Extracted page text data
-.-.-
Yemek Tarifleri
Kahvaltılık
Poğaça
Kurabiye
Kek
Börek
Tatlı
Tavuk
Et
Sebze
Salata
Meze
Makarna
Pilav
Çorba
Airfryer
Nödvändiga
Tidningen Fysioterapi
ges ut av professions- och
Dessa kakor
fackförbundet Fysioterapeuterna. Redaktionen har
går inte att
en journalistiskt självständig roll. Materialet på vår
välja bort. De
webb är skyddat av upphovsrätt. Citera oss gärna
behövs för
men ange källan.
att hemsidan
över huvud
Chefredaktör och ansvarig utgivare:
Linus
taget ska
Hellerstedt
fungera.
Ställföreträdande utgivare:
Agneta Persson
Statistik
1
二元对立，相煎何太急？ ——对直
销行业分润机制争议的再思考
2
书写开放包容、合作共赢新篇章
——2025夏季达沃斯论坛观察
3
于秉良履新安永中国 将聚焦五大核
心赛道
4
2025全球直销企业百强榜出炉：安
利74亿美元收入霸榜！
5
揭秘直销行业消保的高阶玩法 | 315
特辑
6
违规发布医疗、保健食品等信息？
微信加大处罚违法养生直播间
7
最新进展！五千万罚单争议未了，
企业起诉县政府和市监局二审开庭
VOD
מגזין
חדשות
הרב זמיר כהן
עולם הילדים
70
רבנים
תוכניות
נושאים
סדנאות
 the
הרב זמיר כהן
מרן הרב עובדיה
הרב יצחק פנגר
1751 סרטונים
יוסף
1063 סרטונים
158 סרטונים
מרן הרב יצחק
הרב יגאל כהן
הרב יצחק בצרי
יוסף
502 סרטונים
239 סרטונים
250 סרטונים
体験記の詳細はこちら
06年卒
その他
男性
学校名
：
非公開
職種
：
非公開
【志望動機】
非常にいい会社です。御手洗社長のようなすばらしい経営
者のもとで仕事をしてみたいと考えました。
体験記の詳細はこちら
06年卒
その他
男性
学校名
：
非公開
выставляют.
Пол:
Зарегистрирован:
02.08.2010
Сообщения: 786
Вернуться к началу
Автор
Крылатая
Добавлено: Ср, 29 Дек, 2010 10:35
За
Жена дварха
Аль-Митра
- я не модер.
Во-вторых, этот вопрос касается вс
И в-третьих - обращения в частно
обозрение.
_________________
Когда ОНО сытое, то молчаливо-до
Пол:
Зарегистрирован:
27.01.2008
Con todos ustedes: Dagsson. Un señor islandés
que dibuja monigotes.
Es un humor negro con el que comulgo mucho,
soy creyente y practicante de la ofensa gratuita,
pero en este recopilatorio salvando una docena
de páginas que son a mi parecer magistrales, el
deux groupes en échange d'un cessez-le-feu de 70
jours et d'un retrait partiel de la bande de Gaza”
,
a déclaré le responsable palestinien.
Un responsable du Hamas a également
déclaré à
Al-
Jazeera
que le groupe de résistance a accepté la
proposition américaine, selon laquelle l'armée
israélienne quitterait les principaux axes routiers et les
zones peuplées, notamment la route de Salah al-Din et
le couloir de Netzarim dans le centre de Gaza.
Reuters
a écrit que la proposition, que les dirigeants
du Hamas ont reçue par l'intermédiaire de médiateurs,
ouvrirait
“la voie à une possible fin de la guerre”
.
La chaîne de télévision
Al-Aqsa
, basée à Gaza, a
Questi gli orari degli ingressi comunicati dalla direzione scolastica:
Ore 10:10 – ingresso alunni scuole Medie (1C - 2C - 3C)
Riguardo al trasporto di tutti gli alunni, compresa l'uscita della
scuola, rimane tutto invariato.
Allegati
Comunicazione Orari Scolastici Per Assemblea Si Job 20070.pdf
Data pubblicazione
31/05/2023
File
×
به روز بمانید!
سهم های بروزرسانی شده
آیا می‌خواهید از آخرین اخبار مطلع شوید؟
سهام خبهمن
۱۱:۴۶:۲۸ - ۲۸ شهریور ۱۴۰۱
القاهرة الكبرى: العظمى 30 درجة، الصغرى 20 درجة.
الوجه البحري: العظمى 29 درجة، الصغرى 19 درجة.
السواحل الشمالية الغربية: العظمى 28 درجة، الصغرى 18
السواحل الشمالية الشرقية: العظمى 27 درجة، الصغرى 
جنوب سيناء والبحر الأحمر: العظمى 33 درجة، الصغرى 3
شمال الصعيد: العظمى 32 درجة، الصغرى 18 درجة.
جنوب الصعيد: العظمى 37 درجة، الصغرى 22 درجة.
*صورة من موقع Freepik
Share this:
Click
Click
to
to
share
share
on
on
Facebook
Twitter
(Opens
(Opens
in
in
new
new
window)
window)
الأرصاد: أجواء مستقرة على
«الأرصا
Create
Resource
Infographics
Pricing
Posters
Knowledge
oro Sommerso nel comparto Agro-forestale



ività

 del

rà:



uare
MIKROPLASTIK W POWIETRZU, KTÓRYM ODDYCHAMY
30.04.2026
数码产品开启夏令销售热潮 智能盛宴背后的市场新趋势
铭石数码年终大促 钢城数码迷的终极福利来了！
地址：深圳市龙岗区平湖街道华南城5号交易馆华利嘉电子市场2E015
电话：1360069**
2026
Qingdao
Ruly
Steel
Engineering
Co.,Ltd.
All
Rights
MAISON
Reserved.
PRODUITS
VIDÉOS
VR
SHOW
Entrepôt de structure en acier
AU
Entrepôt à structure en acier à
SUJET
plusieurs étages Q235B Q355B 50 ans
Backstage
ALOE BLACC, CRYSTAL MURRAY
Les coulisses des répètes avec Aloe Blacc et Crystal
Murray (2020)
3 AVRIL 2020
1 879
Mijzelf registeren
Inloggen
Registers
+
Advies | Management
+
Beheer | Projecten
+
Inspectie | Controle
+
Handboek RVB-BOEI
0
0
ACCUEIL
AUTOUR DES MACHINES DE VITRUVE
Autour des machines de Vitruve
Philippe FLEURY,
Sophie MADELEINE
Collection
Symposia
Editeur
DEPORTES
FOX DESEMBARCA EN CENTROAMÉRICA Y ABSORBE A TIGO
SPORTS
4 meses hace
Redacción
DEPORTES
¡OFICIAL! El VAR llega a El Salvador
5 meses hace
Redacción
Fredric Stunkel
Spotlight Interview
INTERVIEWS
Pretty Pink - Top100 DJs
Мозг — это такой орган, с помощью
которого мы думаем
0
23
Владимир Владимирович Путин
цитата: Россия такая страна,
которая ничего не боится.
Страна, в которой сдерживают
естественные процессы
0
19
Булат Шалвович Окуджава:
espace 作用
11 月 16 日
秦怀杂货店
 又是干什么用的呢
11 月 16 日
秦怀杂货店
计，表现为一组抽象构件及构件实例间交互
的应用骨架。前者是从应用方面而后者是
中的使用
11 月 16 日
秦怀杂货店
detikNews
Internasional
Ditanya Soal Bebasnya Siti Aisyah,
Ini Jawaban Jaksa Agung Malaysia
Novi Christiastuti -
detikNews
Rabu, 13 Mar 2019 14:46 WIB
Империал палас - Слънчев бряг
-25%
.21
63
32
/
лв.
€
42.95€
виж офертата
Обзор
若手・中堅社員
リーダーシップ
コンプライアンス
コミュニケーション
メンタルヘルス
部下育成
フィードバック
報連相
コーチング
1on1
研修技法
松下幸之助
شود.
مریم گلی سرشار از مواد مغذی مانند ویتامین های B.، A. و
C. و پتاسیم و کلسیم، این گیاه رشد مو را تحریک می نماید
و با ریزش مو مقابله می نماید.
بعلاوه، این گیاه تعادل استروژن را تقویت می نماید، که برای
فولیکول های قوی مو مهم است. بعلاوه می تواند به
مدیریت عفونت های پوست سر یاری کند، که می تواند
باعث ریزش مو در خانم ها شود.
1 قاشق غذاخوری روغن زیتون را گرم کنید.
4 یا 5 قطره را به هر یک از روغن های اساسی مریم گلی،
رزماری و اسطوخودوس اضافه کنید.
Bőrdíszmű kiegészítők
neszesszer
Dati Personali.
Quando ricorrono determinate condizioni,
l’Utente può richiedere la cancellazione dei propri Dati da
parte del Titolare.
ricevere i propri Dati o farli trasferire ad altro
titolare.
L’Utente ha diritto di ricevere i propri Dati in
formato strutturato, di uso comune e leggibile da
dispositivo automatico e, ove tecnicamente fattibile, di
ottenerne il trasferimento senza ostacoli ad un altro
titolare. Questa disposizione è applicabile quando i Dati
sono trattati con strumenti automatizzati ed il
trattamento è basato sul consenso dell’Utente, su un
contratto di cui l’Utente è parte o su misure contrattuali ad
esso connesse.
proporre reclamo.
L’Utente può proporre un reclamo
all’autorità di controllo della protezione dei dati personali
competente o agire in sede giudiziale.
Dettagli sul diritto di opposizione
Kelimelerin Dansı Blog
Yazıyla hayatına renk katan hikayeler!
-.-.-
__TASK OBJECTIVE__
Starting with the line that holds "en journalistiskt självständig" and ending with the line that holds "Es un humor", retype every line in the data above exactly, and nothing else.

__RESPONSE TO THE TASK__
en journalistiskt självständig roll. Materialet på vår
välja bort. De
webb är skyddat av upphovsrätt. Citera oss gärna
behövs för
men ange källan.
att hemsidan
över huvud
Chefredaktör och ansvarig utgivare:
Linus
taget ska
Hellerstedt
fungera.
Ställföreträdande utgivare:
Agneta Persson
Statistik
1
二元对立，相煎何太急？ ——对直
销行业分润机制争议的再思考
2
书写开放包容、合作共赢新篇章
——2025夏季达沃斯论坛观察
3
于秉良履新安永中国 将聚焦五大核
心赛道
4
2025全球直销企业百强榜出炉：安
利74亿美元收入霸榜！
5
揭秘直销行业消保的高阶玩法 | 315
特辑
6
违规发布医疗、保健食品等信息？
微信加大处罚违法养生直播间
7
最新进展！五千万罚单争议未了，
企业起诉县政府和市监局二审开庭
VOD
מגזין
חדשות
הרב זמיר כהן
עולם הילדים
70
רבנים
תוכניות
נושאים
סדנאות
 the
הרב זמיר כהן
מרן הרב עובדיה
הרב יצחק פנגר
1751 סרטונים
יוסף
1063 סרטונים
158 סרטונים
מרן הרב יצחק
הרב יגאל כהן
הרב יצחק בצרי
יוסף
502 סרטונים
239 סרטונים
250 סרטונים
体験記の詳細はこちら
06年卒
その他
男性
学校名
：
非公開
職種
：
非公開
【志望動機】
非常にいい会社です。御手洗社長のようなすばらしい経営
者のもとで仕事をしてみたいと考えました。
体験記の詳細はこちら
06年卒
その他
男性
学校名
：
非公開
выставляют.
Пол:
Зарегистрирован:
02.08.2010
Сообщения: 786
Вернуться к началу
Автор
Крылатая
Добавлено: Ср, 29 Дек, 2010 10:35
За
Жена дварха
Аль-Митра
- я не модер.
Во-вторых, этот вопрос касается вс
И в-третьих - обращения в частно
обозрение.
_________________
Когда ОНО сытое, то молчаливо-до
Пол:
Зарегистрирован:
27.01.2008
Con todos ustedes: Dagsson. Un señor islandés
que dibuja monigotes.
Es un humor negro con el que comulgo mucho,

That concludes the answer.